_Work task_: Repeat the entries below exactly, missing none.

+ + + + + + +

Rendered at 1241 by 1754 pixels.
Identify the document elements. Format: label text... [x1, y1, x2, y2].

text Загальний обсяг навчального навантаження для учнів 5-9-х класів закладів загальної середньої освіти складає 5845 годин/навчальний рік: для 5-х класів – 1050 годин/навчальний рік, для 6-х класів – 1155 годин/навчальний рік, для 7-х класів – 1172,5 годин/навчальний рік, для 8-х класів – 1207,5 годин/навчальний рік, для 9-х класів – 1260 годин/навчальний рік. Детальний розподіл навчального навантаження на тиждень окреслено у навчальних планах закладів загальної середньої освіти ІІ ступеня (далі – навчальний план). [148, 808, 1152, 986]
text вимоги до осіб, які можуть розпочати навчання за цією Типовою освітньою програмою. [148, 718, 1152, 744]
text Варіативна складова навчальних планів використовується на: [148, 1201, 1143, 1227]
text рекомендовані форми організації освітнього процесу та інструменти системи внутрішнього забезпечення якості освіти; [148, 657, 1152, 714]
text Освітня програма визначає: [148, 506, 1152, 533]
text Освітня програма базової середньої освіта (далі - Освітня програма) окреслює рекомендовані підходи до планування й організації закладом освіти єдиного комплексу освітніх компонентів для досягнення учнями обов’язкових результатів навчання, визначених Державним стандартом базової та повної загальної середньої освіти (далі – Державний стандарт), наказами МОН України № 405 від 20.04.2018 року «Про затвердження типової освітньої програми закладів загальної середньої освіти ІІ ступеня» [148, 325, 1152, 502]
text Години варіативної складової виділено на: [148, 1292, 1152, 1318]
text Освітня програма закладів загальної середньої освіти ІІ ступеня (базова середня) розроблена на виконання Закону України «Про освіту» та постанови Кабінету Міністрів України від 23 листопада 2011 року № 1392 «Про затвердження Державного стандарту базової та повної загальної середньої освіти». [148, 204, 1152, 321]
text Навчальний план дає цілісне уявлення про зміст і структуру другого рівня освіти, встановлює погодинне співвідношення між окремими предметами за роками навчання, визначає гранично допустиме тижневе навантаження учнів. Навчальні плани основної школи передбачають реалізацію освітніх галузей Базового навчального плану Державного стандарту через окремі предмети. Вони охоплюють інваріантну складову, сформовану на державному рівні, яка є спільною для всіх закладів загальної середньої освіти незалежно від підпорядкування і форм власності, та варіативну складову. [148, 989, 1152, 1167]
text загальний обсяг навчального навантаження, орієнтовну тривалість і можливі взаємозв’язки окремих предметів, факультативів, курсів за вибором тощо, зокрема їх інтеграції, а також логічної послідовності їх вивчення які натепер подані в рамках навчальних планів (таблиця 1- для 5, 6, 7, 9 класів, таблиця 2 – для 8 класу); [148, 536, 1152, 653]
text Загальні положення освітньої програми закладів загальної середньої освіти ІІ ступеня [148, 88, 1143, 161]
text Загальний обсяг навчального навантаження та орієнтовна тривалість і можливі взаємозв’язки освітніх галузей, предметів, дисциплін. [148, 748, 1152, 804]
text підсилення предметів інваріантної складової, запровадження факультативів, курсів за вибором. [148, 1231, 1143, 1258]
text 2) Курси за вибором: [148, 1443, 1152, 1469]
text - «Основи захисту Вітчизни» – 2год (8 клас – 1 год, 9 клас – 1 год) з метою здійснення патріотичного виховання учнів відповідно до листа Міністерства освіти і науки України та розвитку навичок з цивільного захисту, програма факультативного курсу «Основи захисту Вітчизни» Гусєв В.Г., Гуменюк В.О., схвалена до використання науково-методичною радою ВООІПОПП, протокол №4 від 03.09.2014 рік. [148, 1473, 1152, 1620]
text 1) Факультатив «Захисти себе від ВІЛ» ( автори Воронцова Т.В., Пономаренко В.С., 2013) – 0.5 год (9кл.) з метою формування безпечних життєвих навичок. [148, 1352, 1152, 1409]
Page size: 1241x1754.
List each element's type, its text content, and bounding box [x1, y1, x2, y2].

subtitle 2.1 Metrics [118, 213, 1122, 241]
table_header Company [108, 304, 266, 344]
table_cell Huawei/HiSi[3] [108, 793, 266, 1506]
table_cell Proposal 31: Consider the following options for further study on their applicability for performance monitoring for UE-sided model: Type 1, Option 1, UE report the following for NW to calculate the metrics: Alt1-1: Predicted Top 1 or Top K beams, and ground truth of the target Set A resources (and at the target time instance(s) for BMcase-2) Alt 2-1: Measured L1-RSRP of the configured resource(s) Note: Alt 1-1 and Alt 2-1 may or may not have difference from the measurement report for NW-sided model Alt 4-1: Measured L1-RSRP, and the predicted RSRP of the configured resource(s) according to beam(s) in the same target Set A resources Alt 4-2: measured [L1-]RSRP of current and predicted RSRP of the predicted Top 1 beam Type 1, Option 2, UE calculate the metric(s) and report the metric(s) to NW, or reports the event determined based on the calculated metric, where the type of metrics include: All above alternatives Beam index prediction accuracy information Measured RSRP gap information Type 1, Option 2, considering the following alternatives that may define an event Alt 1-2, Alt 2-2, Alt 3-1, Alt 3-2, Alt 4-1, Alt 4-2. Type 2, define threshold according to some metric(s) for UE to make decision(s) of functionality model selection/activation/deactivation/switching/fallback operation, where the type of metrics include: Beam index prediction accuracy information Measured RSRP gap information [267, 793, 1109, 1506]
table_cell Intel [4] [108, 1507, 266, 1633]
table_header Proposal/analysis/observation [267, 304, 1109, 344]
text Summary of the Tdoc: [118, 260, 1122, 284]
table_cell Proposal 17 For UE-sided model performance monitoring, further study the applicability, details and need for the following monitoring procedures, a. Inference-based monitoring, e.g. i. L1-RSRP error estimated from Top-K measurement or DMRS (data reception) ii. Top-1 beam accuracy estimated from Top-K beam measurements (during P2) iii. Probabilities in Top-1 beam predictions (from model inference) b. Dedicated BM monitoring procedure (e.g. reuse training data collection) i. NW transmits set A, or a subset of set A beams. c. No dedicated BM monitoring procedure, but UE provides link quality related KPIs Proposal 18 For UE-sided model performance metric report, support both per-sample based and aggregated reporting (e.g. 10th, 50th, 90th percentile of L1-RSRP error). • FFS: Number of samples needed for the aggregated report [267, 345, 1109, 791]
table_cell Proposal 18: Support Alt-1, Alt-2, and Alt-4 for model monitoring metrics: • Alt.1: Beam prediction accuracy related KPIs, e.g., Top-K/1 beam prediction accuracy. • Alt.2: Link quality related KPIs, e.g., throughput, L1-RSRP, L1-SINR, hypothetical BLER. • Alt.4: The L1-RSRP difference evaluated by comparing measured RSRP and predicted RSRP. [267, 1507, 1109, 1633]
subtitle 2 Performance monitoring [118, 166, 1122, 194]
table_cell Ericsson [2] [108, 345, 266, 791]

+ + + + + + +

_Task response_:
Rendered at 1241 by 1754 pixels.
Identify the document elements. Format: label text... [x1, y1, x2, y2].

text Загальний обсяг навчального навантаження для учнів 5-9-х класів закладів загальної середньої освіти складає 5845 годин/навчальний рік: для 5-х класів – 1050 годин/навчальний рік, для 6-х класів – 1155 годин/навчальний рік, для 7-х класів – 1172,5 годин/навчальний рік, для 8-х класів – 1207,5 годин/навчальний рік, для 9-х класів – 1260 годин/навчальний рік. Детальний розподіл навчального навантаження на тиждень окреслено у навчальних планах закладів загальної середньої освіти ІІ ступеня (далі – навчальний план). [148, 808, 1152, 986]
text вимоги до осіб, які можуть розпочати навчання за цією Типовою освітньою програмою. [148, 718, 1152, 744]
text Варіативна складова навчальних планів використовується на: [148, 1201, 1143, 1227]
text рекомендовані форми організації освітнього процесу та інструменти системи внутрішнього забезпечення якості освіти; [148, 657, 1152, 714]
text Освітня програма визначає: [148, 506, 1152, 533]
text Освітня програма базової середньої освіта (далі - Освітня програма) окреслює рекомендовані підходи до планування й організації закладом освіти єдиного комплексу освітніх компонентів для досягнення учнями обов’язкових результатів навчання, визначених Державним стандартом базової та повної загальної середньої освіти (далі – Державний стандарт), наказами МОН України № 405 від 20.04.2018 року «Про затвердження типової освітньої програми закладів загальної середньої освіти ІІ ступеня» [148, 325, 1152, 502]
text Години варіативної складової виділено на: [148, 1292, 1152, 1318]
text Освітня програма закладів загальної середньої освіти ІІ ступеня (базова середня) розроблена на виконання Закону України «Про освіту» та постанови Кабінету Міністрів України від 23 листопада 2011 року № 1392 «Про затвердження Державного стандарту базової та повної загальної середньої освіти». [148, 204, 1152, 321]
text Навчальний план дає цілісне уявлення про зміст і структуру другого рівня освіти, встановлює погодинне співвідношення між окремими предметами за роками навчання, визначає гранично допустиме тижневе навантаження учнів. Навчальні плани основної школи передбачають реалізацію освітніх галузей Базового навчального плану Державного стандарту через окремі предмети. Вони охоплюють інваріантну складову, сформовану на державному рівні, яка є спільною для всіх закладів загальної середньої освіти незалежно від підпорядкування і форм власності, та варіативну складову. [148, 989, 1152, 1167]
text загальний обсяг навчального навантаження, орієнтовну тривалість і можливі взаємозв’язки окремих предметів, факультативів, курсів за вибором тощо, зокрема їх інтеграції, а також логічної послідовності їх вивчення які натепер подані в рамках навчальних планів (таблиця 1- для 5, 6, 7, 9 класів, таблиця 2 – для 8 класу); [148, 536, 1152, 653]
text Загальні положення освітньої програми закладів загальної середньої освіти ІІ ступеня [148, 88, 1143, 161]
text Загальний обсяг навчального навантаження та орієнтовна тривалість і можливі взаємозв’язки освітніх галузей, предметів, дисциплін. [148, 748, 1152, 804]
text підсилення предметів інваріантної складової, запровадження факультативів, курсів за вибором. [148, 1231, 1143, 1258]
text 2) Курси за вибором: [148, 1443, 1152, 1469]
text - «Основи захисту Вітчизни» – 2год (8 клас – 1 год, 9 клас – 1 год) з метою здійснення патріотичного виховання учнів відповідно до листа Міністерства освіти і науки України та розвитку навичок з цивільного захисту, програма факультативного курсу «Основи захисту Вітчизни» Гусєв В.Г., Гуменюк В.О., схвалена до використання науково-методичною радою ВООІПОПП, протокол №4 від 03.09.2014 рік. [148, 1473, 1152, 1620]
text 1) Факультатив «Захисти себе від ВІЛ» ( автори Воронцова Т.В., Пономаренко В.С., 2013) – 0.5 год (9кл.) з метою формування безпечних життєвих навичок. [148, 1352, 1152, 1409]
Page size: 1241x1754.
List each element's type, its text content, and bounding box [x1, y1, x2, y2].

subtitle 2.1 Metrics [118, 213, 1122, 241]
table_header Company [108, 304, 266, 344]
table_cell Huawei/HiSi[3] [108, 793, 266, 1506]
table_cell Proposal 31: Consider the following options for further study on their applicability for performance monitoring for UE-sided model: Type 1, Option 1, UE report the following for NW to calculate the metrics: Alt1-1: Predicted Top 1 or Top K beams, and ground truth of the target Set A resources (and at the target time instance(s) for BMcase-2) Alt 2-1: Measured L1-RSRP of the configured resource(s) Note: Alt 1-1 and Alt 2-1 may or may not have difference from the measurement report for NW-sided model Alt 4-1: Measured L1-RSRP, and the predicted RSRP of the configured resource(s) according to beam(s) in the same target Set A resources Alt 4-2: measured [L1-]RSRP of current and predicted RSRP of the predicted Top 1 beam Type 1, Option 2, UE calculate the metric(s) and report the metric(s) to NW, or reports the event determined based on the calculated metric, where the type of metrics include: All above alternatives Beam index prediction accuracy information Measured RSRP gap information Type 1, Option 2, considering the following alternatives that may define an event Alt 1-2, Alt 2-2, Alt 3-1, Alt 3-2, Alt 4-1, Alt 4-2. Type 2, define threshold according to some metric(s) for UE to make decision(s) of functionality model selection/activation/deactivation/switching/fallback operation, where the type of metrics include: Beam index prediction accuracy information Measured RSRP gap information [267, 793, 1109, 1506]
table_cell Intel [4] [108, 1507, 266, 1633]
table_header Proposal/analysis/observation [267, 304, 1109, 344]
text Summary of the Tdoc: [118, 260, 1122, 284]
table_cell Proposal 17 For UE-sided model performance monitoring, further study the applicability, details and need for the following monitoring procedures, a. Inference-based monitoring, e.g. i. L1-RSRP error estimated from Top-K measurement or DMRS (data reception) ii. Top-1 beam accuracy estimated from Top-K beam measurements (during P2) iii. Probabilities in Top-1 beam predictions (from model inference) b. Dedicated BM monitoring procedure (e.g. reuse training data collection) i. NW transmits set A, or a subset of set A beams. c. No dedicated BM monitoring procedure, but UE provides link quality related KPIs Proposal 18 For UE-sided model performance metric report, support both per-sample based and aggregated reporting (e.g. 10th, 50th, 90th percentile of L1-RSRP error). • FFS: Number of samples needed for the aggregated report [267, 345, 1109, 791]
table_cell Proposal 18: Support Alt-1, Alt-2, and Alt-4 for model monitoring metrics: • Alt.1: Beam prediction accuracy related KPIs, e.g., Top-K/1 beam prediction accuracy. • Alt.2: Link quality related KPIs, e.g., throughput, L1-RSRP, L1-SINR, hypothetical BLER. • Alt.4: The L1-RSRP difference evaluated by comparing measured RSRP and predicted RSRP. [267, 1507, 1109, 1633]
subtitle 2 Performance monitoring [118, 166, 1122, 194]
table_cell Ericsson [2] [108, 345, 266, 791]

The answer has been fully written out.